Há qualquer coisa de semelhante entre a poesia e o estudo: há palavras e conceitos, há muito de memória e atenção. Qualquer coisa de conhecimento e compreensão do mundo e da vida.
Mas, ao contrário do estudo, há qualquer coisa na poesia que obriga ao percurso inverso. Obriga, de algum modo, a desaprender. Por isso, estudar poesia é aprender a desconhecer o mundo. Se o estudo nos dá as ferramentas para ver melhor a realidade, a poesia ensina-nos a desvê-la, a dar-lhe voltas: não a ver bem nem a ver melhor, mas a ver além e a ver por dentro. Também a ver diverso, a ganhar um olhar divergente, a assumir que a metáfora expande o que a lógica estreita. É um exercício de humildade e poder, de limitação e criatividade: o mundo é “assim”, mas eu posso mudá-lo, dar-lhe outro sentido, confundí-lo, mostrá-lo de outro modo, revelá-lo a partir de outras imagens, conhecê-lo noutras dimensões. Um verso é um berço.
Muitas vezes o poema revela um segredo sem que o descubramos. A poesia pode trazer um segredo à luz sem lhe tirar a sombra. No estudo as palavras são exatas, na poesia procura-se exatamente a palavra capaz de ser um véu: o véu mostra e deixa entrever, mas a totalidade permanece silêncio e segredo. Acessível e comunicável, mas não totalmente.
Assim, estudar poesia é compreender que o mundo não se pode agarrar. Que a realidade, mesmo a mais exata e inamovível, é símbolo de tudo aquilo que vive dentro de nós. E viver a partir do símbolo é viver exatamente onde as coisas estão, mas deixar que elas nos levem onde realmente estamos. Podemos compreender que viver a partir deste ponto é aceitar a deslocação: sou transportado ao mais interior e fundamental da minha vida, o ponto mais interior que define tudo.
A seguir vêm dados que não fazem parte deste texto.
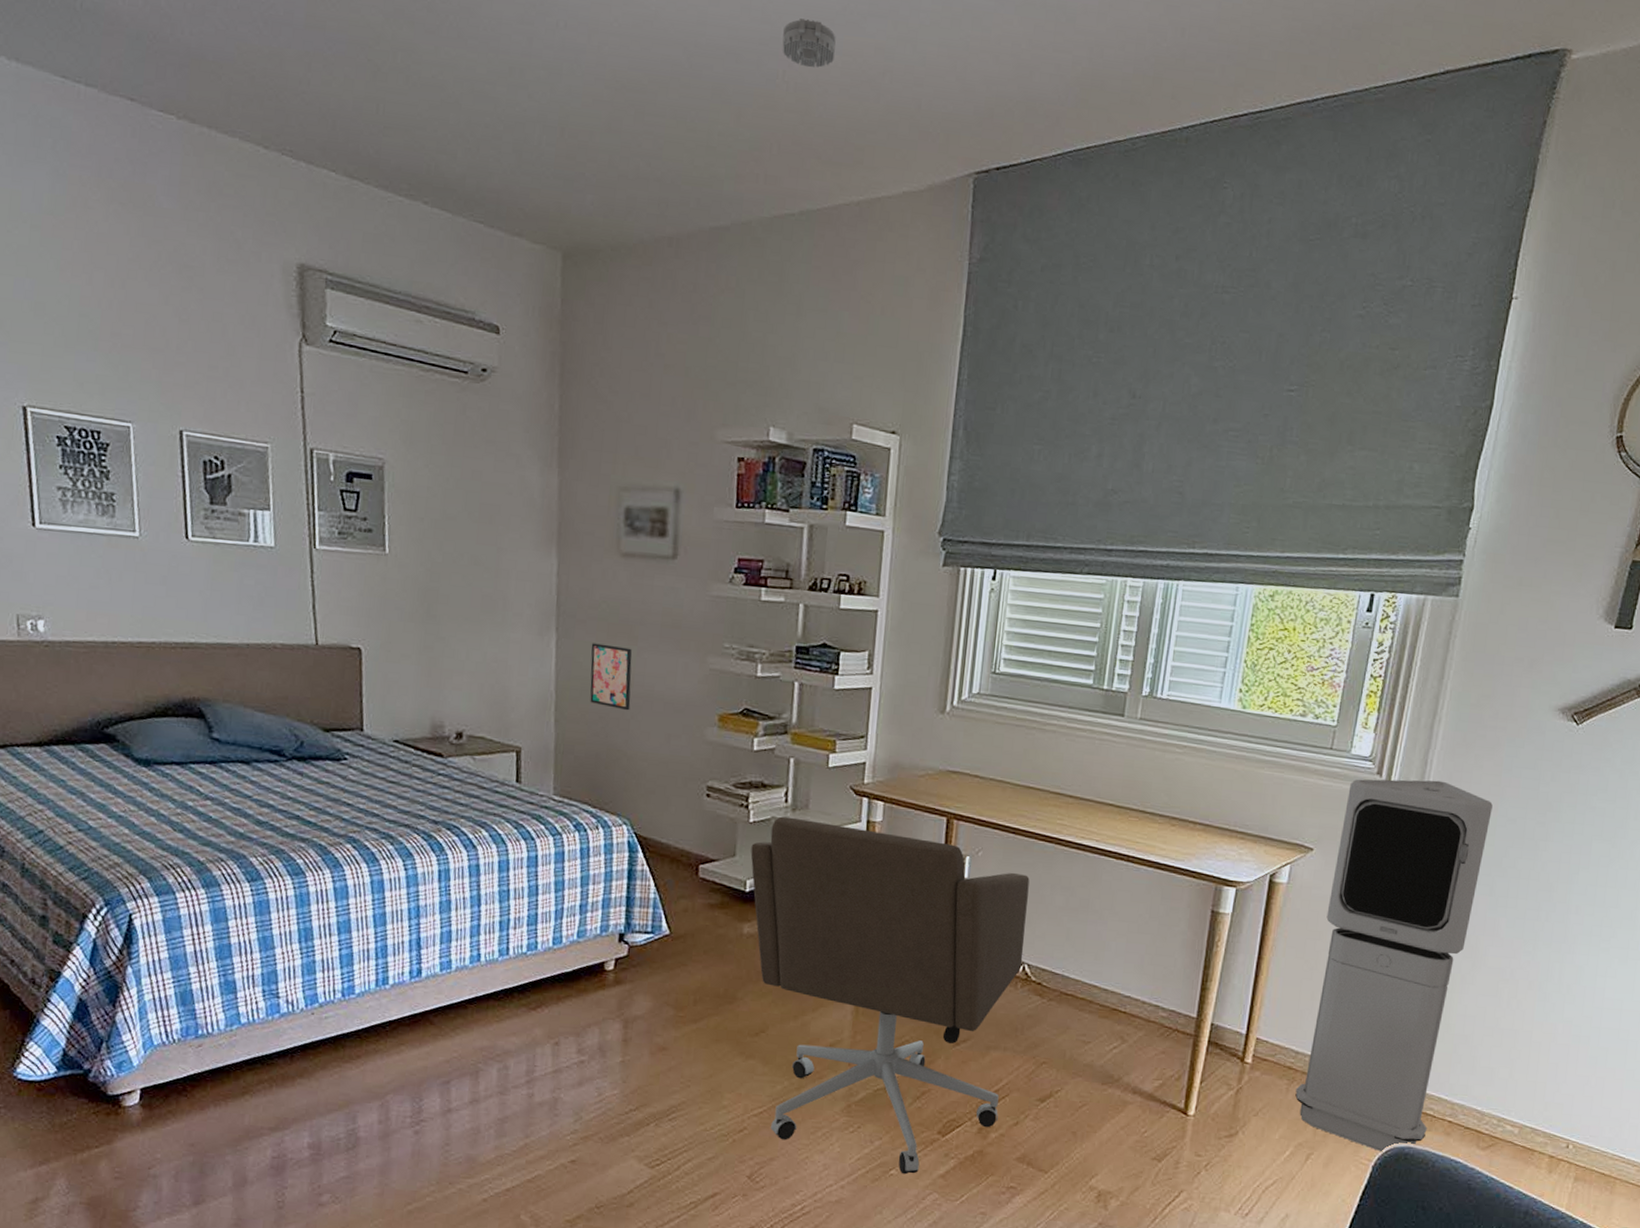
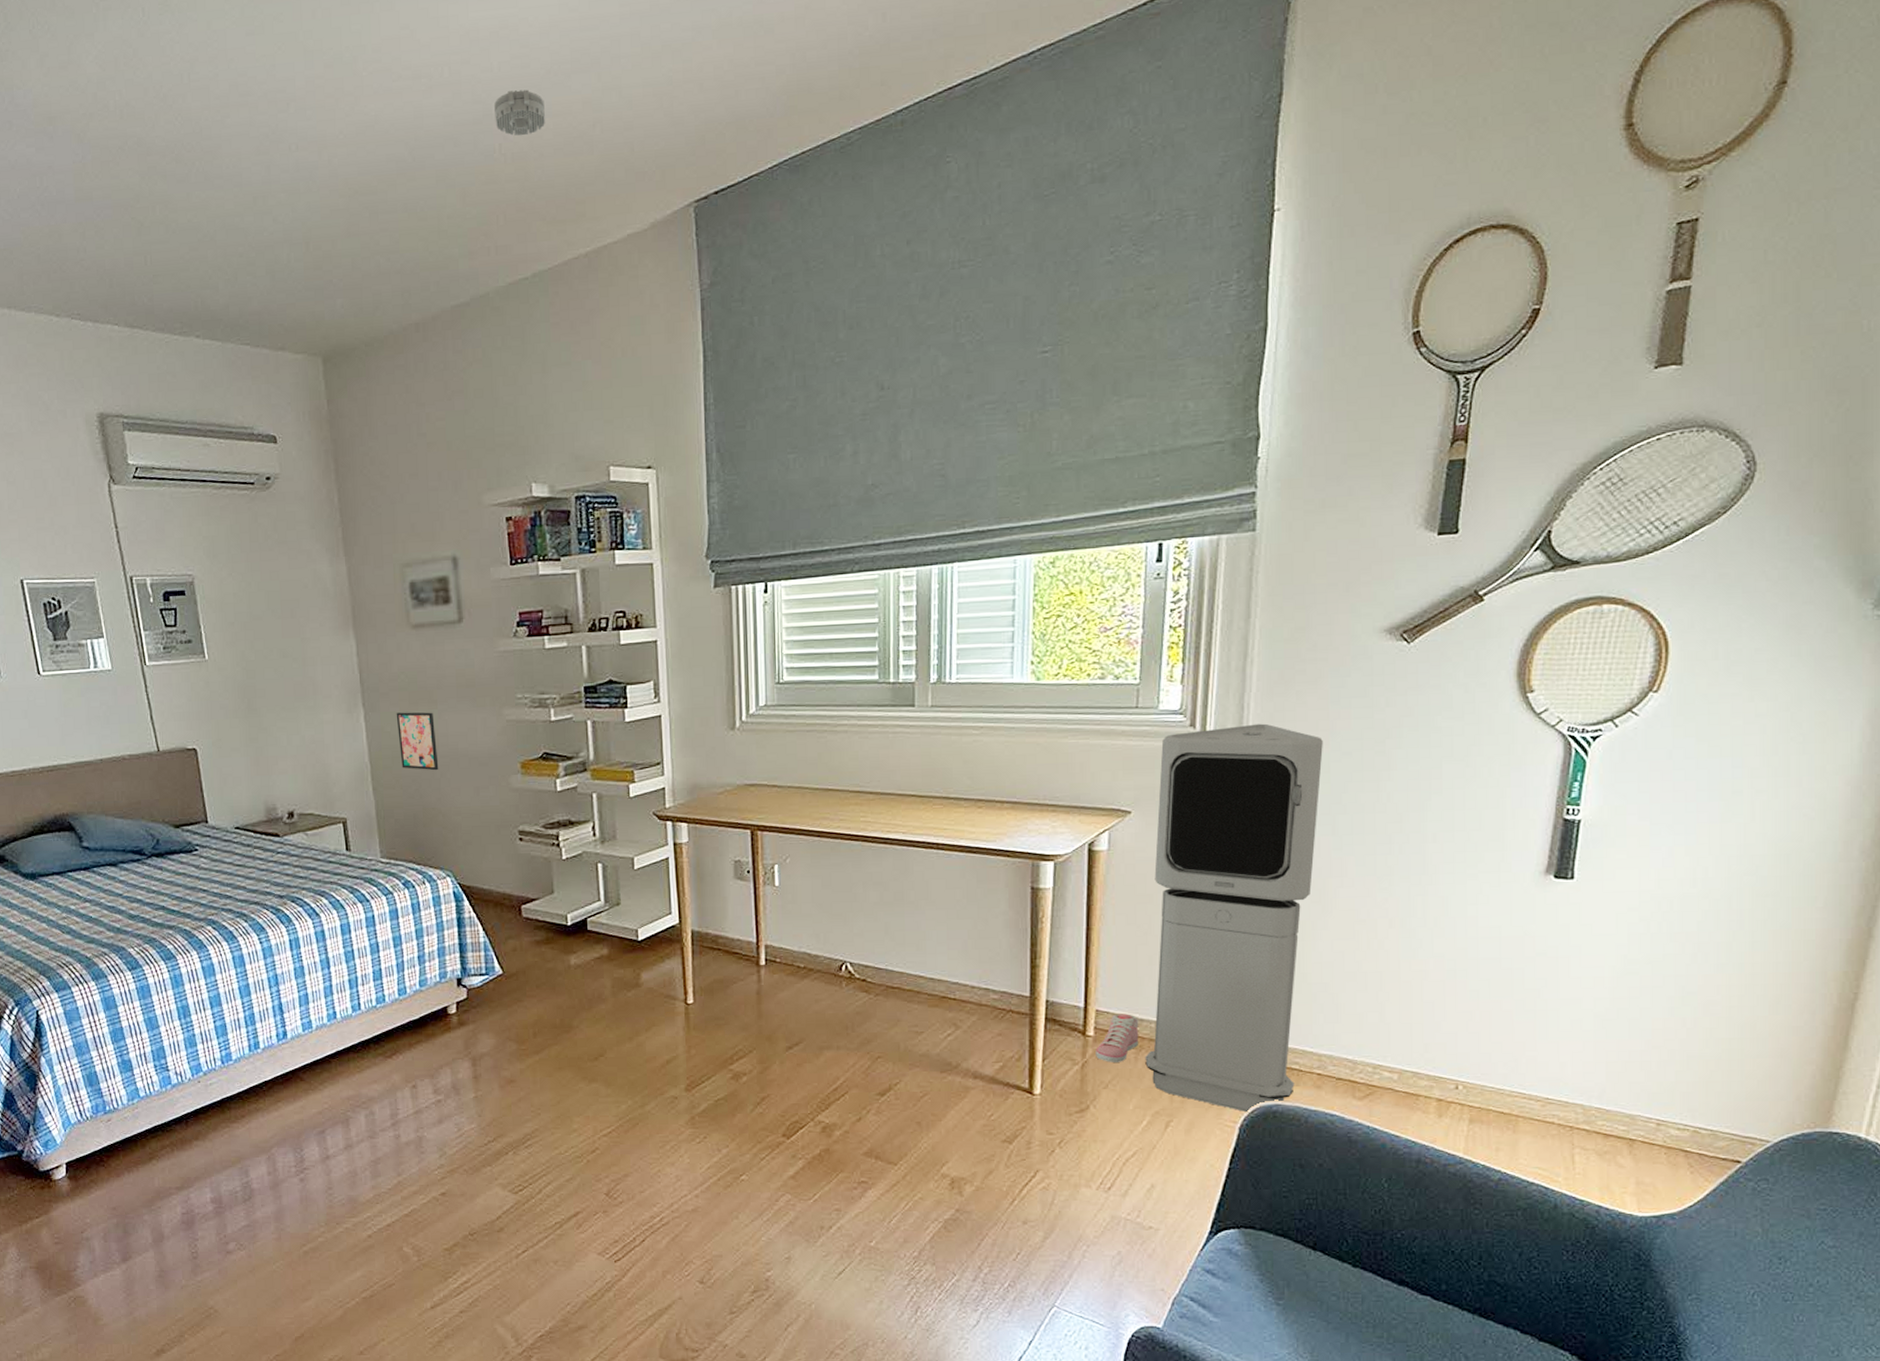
office chair: present [750,816,1030,1175] -> none [567,849,844,1179]
sneaker: none [1250,1044,1295,1092] -> present [1096,1014,1139,1062]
Sabemos bem que esse ponto não vem nas letras. Está além delas.
Descobrir esse ponto é o ofício do poeta. Não é comunicá-lo eficazmente, nem explica-lo nem escancarar-lhe a porta de acesso. Mas descobri-lo e dizer “está aqui”. A sua função é uma criatividade atenta que lhe permite ver primeiro que os outros. E ver o quê? Ver um modo de ver. Encontrar um modo de comunicar suficientemente claro para ser comunicação e suficientemente obscuro para ser silêncio.
Compreender isto ensina-nos a respeitar o grande silêncio do mundo, o silêncio dos homens e mulheres: uma interioridade onde a vida se define, onde nada é completamente claro, onde as coisas verdadeiras e fundamentais não podem nunca ser completamente comunicadas em toda a sua extensão.
Porque por mais precisão que tenham as palavras “amor”, “morte”, “saudade”, “desejo”, “vida”, “escuro” e “luz”, bem sabemos como cada uma delas nos desloca muito além de si e de nós.
Talvez ninguém precise de poesia até que pelo menos uma destas palavras ecoe nas paredes internas. Mas, se nenhuma ecoa, talvez estejamos desatentos.
Podemos aprender daqueles e daquelas que guardaram os seus maiores segredos, acendendo-os na luz obscura dos versos. Souberam falá-los sem lhes descobrir a nudez.